What is being asked: Give the lines below as a numbered list, leaving out any blank lines. Begin with the first line and stop after the line that contains "common name: Red alder".
-=-=-
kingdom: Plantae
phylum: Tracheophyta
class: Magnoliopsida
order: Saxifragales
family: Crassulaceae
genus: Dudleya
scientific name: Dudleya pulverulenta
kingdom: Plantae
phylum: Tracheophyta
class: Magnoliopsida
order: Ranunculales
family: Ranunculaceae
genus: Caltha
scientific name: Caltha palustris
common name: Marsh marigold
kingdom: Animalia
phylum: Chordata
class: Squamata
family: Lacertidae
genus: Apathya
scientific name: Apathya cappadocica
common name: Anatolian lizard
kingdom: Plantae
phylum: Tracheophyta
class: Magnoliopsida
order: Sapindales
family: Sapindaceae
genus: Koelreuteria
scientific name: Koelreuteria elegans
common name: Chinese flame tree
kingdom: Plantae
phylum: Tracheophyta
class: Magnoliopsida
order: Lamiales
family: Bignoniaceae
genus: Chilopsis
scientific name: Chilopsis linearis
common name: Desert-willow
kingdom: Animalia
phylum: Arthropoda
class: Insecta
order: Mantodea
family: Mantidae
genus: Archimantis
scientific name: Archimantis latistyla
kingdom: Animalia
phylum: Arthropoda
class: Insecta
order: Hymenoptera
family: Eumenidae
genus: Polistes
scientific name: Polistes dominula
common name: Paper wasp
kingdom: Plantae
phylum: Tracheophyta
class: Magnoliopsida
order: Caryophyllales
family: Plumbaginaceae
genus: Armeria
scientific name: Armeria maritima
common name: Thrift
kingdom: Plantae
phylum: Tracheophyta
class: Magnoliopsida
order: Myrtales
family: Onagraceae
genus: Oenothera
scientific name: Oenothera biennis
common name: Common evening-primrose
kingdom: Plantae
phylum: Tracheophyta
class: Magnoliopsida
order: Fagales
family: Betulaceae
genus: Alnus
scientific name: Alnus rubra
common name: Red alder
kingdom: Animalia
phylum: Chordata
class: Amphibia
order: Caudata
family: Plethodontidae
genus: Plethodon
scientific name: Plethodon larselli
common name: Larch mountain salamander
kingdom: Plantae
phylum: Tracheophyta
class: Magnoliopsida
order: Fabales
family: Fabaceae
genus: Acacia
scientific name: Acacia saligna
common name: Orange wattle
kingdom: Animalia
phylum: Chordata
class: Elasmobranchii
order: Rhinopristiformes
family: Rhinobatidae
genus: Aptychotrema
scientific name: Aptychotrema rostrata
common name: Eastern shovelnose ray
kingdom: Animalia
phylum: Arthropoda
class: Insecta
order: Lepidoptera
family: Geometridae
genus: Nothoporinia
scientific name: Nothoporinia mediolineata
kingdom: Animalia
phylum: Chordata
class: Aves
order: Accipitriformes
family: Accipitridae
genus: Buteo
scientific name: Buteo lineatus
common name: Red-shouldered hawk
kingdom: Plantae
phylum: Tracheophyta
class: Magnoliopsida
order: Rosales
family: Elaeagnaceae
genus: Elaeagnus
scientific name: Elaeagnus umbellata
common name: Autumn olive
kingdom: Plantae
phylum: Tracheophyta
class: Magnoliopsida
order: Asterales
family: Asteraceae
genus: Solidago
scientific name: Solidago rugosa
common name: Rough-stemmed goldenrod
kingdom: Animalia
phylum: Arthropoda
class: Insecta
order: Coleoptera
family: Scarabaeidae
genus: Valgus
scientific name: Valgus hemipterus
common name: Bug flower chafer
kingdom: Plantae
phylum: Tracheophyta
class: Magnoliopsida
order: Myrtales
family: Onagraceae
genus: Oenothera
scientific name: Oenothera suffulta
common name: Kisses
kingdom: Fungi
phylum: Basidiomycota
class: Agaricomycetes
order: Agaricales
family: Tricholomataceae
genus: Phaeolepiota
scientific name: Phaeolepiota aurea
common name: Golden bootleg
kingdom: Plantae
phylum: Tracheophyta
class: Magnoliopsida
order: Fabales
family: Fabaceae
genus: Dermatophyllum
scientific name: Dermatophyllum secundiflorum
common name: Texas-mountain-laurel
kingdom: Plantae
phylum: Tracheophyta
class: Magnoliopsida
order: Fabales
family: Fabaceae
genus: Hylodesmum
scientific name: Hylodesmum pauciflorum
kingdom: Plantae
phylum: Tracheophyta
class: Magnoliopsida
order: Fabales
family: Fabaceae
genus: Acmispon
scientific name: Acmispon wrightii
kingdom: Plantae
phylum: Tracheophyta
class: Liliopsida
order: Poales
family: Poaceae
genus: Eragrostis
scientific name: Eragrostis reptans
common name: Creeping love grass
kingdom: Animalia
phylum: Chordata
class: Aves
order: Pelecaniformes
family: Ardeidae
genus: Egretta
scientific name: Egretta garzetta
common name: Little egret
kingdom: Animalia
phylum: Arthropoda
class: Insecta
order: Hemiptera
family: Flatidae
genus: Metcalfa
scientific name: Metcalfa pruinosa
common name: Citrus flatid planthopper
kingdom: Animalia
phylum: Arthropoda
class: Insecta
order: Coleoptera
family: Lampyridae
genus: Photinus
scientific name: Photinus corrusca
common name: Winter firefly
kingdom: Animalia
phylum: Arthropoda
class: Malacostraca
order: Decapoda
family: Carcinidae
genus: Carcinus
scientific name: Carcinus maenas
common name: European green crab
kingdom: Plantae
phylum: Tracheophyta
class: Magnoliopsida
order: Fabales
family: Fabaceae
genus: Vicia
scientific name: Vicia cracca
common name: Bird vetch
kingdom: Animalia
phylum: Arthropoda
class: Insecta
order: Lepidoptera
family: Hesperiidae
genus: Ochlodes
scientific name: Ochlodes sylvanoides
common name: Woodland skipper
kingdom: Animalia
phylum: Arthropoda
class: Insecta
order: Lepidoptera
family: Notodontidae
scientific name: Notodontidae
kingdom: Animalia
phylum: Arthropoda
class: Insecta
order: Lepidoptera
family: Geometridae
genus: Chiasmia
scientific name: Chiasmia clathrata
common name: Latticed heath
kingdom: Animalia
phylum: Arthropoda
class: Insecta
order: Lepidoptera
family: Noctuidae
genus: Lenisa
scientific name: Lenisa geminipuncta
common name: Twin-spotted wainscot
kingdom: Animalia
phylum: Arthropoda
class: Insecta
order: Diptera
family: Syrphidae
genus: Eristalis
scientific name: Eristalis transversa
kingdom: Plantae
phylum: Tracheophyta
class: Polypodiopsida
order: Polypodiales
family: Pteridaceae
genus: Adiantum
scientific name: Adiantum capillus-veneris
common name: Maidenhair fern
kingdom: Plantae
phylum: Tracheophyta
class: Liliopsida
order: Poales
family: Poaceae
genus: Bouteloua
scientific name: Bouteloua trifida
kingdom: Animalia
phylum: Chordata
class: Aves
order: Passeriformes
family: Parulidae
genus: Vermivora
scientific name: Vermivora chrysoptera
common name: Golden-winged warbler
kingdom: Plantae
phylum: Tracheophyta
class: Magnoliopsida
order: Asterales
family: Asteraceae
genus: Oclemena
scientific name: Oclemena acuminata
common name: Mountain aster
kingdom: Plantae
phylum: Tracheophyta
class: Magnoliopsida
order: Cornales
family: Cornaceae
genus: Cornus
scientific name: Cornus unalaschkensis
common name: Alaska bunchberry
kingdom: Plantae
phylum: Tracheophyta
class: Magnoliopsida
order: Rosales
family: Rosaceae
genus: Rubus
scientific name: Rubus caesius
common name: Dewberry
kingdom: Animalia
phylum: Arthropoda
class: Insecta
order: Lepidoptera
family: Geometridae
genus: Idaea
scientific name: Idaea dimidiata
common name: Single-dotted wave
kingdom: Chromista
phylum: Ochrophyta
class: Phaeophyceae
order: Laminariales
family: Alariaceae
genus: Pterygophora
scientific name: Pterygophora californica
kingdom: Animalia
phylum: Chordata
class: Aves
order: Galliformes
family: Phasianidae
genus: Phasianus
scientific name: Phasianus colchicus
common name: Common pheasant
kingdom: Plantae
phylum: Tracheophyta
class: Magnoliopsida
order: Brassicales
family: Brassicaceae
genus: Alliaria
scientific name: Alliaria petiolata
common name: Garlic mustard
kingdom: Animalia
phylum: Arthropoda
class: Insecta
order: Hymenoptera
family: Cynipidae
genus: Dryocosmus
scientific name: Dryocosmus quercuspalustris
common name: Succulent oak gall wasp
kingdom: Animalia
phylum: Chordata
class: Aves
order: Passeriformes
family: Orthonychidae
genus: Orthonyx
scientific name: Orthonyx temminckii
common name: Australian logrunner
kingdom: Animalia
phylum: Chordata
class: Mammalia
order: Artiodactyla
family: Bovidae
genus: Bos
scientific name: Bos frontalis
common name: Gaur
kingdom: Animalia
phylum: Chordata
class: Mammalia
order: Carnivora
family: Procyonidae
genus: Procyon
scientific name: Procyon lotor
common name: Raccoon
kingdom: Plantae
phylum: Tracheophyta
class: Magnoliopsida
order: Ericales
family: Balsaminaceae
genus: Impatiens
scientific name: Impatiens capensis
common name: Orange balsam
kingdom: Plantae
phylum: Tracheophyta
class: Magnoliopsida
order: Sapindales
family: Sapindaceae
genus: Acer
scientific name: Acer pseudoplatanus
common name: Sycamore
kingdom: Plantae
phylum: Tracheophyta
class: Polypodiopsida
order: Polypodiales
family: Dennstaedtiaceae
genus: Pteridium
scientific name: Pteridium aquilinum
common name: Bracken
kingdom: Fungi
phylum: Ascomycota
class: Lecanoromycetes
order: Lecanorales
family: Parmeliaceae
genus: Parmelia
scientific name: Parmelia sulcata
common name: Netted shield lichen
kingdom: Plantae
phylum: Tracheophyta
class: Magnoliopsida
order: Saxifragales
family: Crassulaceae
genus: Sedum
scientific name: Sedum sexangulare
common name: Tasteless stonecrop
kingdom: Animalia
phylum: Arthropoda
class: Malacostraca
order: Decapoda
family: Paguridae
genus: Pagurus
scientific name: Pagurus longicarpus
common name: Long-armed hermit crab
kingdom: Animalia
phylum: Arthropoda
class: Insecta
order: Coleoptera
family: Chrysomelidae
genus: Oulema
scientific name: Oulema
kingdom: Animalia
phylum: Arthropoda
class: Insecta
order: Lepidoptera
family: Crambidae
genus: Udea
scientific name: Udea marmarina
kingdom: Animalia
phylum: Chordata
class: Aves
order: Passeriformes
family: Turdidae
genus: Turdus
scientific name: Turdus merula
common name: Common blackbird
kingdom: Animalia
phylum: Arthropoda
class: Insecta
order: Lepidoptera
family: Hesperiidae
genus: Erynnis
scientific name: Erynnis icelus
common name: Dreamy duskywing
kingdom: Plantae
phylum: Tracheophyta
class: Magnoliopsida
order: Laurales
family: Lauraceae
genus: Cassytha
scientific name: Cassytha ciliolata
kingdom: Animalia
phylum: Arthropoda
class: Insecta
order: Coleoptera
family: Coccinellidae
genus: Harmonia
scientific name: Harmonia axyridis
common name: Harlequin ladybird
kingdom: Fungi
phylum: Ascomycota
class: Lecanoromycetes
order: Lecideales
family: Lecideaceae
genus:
-=-=-
The reply:
1. kingdom: Plantae
2. phylum: Tracheophyta
3. class: Magnoliopsida
4. order: Saxifragales
5. family: Crassulaceae
6. genus: Dudleya
7. scientific name: Dudleya pulverulenta
8. kingdom: Plantae
9. phylum: Tracheophyta
10. class: Magnoliopsida
11. order: Ranunculales
12. family: Ranunculaceae
13. genus: Caltha
14. scientific name: Caltha palustris
15. common name: Marsh marigold
16. kingdom: Animalia
17. phylum: Chordata
18. class: Squamata
19. family: Lacertidae
20. genus: Apathya
21. scientific name: Apathya cappadocica
22. common name: Anatolian lizard
23. kingdom: Plantae
24. phylum: Tracheophyta
25. class: Magnoliopsida
26. order: Sapindales
27. family: Sapindaceae
28. genus: Koelreuteria
29. scientific name: Koelreuteria elegans
30. common name: Chinese flame tree
31. kingdom: Plantae
32. phylum: Tracheophyta
33. class: Magnoliopsida
34. order: Lamiales
35. family: Bignoniaceae
36. genus: Chilopsis
37. scientific name: Chilopsis linearis
38. common name: Desert-willow
39. kingdom: Animalia
40. phylum: Arthropoda
41. class: Insecta
42. order: Mantodea
43. family: Mantidae
44. genus: Archimantis
45. scientific name: Archimantis latistyla
46. kingdom: Animalia
47. phylum: Arthropoda
48. class: Insecta
49. order: Hymenoptera
50. family: Eumenidae
51. genus: Polistes
52. scientific name: Polistes dominula
53. common name: Paper wasp
54. kingdom: Plantae
55. phylum: Tracheophyta
56. class: Magnoliopsida
57. order: Caryophyllales
58. family: Plumbaginaceae
59. genus: Armeria
60. scientific name: Armeria maritima
61. common name: Thrift
62. kingdom: Plantae
63. phylum: Tracheophyta
64. class: Magnoliopsida
65. order: Myrtales
66. family: Onagraceae
67. genus: Oenothera
68. scientific name: Oenothera biennis
69. common name: Common evening-primrose
70. kingdom: Plantae
71. phylum: Tracheophyta
72. class: Magnoliopsida
73. order: Fagales
74. family: Betulaceae
75. genus: Alnus
76. scientific name: Alnus rubra
77. common name: Red alder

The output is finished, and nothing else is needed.